Stay up to date with notifications from The Independent

Notifications can be managed in browser preferences.

Prodigal's return disguises lack of any new thinking

TORIES IN BLACKPOOL

Andrew Marr Columnist
Tuesday 10 October 1995 23:02 BST
Comments

Europe has nearly destroyed the Major administration. Could it end up saving it? After a day of speechifying and fringe-meeting agitation on the future of the European Union, the party feels more united than last year, and united on terms summed up in the title of a lunchtime speech by Norman Lamont: "We are all Euro-sceptics now."

The argument is declared over, at least in the party. After John Major's leadership challenge, the hard-liners aren't going to push for more concessions from him. But most pro-Maastricht and pro-single currency Tories have been intimidated or argued into silence. Only the indomitable Edwina Currie won't shut up; she has left it late, but she is in danger of becoming admirable.

Malcolm Rifkind and Michael Portillo were, though, surer guides to the Tory mood. They both made fervently anti-Brussels points in their speeches, with the Foreign Secretary deriding the notion of "ever closer union" to which the Prime Minister had, after all, committed himself when he signed the Maastricht treaty.

As for Portillo ... grown newspapermen were slack-jawed and white-faced at the sheer gung-ho relish with which he took on the factual world and defeated it with overwhelming verbal force. "We taught the Bosnian Serb generals that the slaughter of civilians will not go unpunished." Er, up to a point, and rather late. "Around the world, three letters send a chill down the spine of the enemy: SAS. And those letters spell out one clear message: don't mess with Britain."

And so on. After 20 minutes or so of this, one could only react to his assertion that "war is messy, brutal and violent" by reflecting that, yes, it was; but no more so than Portillo on rip-roaring conference form.

John Major seemed to be enjoying it about as much as a dose of dysentery. But Portillo, after wobbling during the summer leadership contest, is back in favour with the party. He is the Prodigal Minister.

This matters for the country, not just the Tory party, because ferocious attacks on Labour's federal tendencies are so clearly going to be a central theme in the election. Once party battle has been joined, Europe will become a unifying thing for most Tories, rather than a dividing thing. "Brussels" seems to stand for everything party workers are viscerally against. It is becoming as important a Conservative enemy as socialism used to be.

And the British argument is moving their way. Even at the Labour conference last week the missing words in every relevant speech were "monetary union". The single currency had simply disappeared. Tony Blair believes that monetary union will happen, if it does, late and will be driven by economic convergence and market interests, rather than the Maastricht timetable. Indeed, he thinks the political timetable is the problem. Anti-Maastricht Tories have some reason to feel self-satisfied.

None of which means that they have a convincing answer to the European conundrum. A small minority want to leave the EU. A smaller minority still want full federalism. But most are stuck uneasily between, anxious about the Franco-German agenda, short of clear alternatives. There is "variable geometry" and other unsatisfactory verbiage.

## Entries provided:
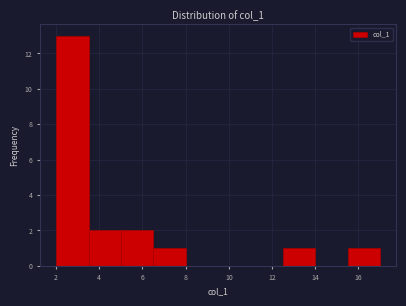

Reading left to right, transcribe this chart: for each bar, give the range it covers on the x-axis and its height. Neither the bar edges nor the heights are printed on the chart, so give them approximately, as read against the axes.

2.0 to 3.5: 13
3.5 to 5.0: 2
5.0 to 6.5: 2
6.5 to 8.0: 1
8.0 to 9.5: 0
9.5 to 11.0: 0
11.0 to 12.5: 0
12.5 to 14.0: 1
14.0 to 15.5: 0
15.5 to 17.0: 1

## To-do item:
Please reproduce the Blackpool column word for word, starting at the words "The argument is" and stopping after "of becoming admirable.". Nothing in the rows is needed here.

## Your response:
The argument is declared over, at least in the party. After John Major's leadership challenge, the hard-liners aren't going to push for more concessions from him. But most pro-Maastricht and pro-single currency Tories have been intimidated or argued into silence. Only the indomitable Edwina Currie won't shut up; she has left it late, but she is in danger of becoming admirable.